# What is being asked:
Search through the entries for the word "hora" and copy every line that has it.

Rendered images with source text
BEGIN

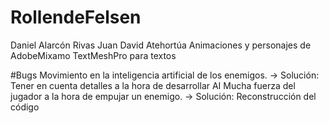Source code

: # RollendeFelsen
Daniel Alarcón Rivas
Juan David Atehortúa
	Animaciones y personajes de AdobeMixamo
	TextMeshPro para textos

#Bugs
	Movimiento en la inteligencia artificial de los enemigos. -> Solución: Tener en cuenta detalles a la hora de desarrollar AI
	Mucha fuerza del jugador a la hora de empujar un enemigo. -> Solución: Reconstrucción del código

END

# Answer box:
	Movimiento en la inteligencia artificial de los enemigos. -> Solución: Tener en cuenta detalles a la hora de desarrollar AI
	Mucha fuerza del jugador a la hora de empujar un enemigo. -> Solución: Reconstrucción del código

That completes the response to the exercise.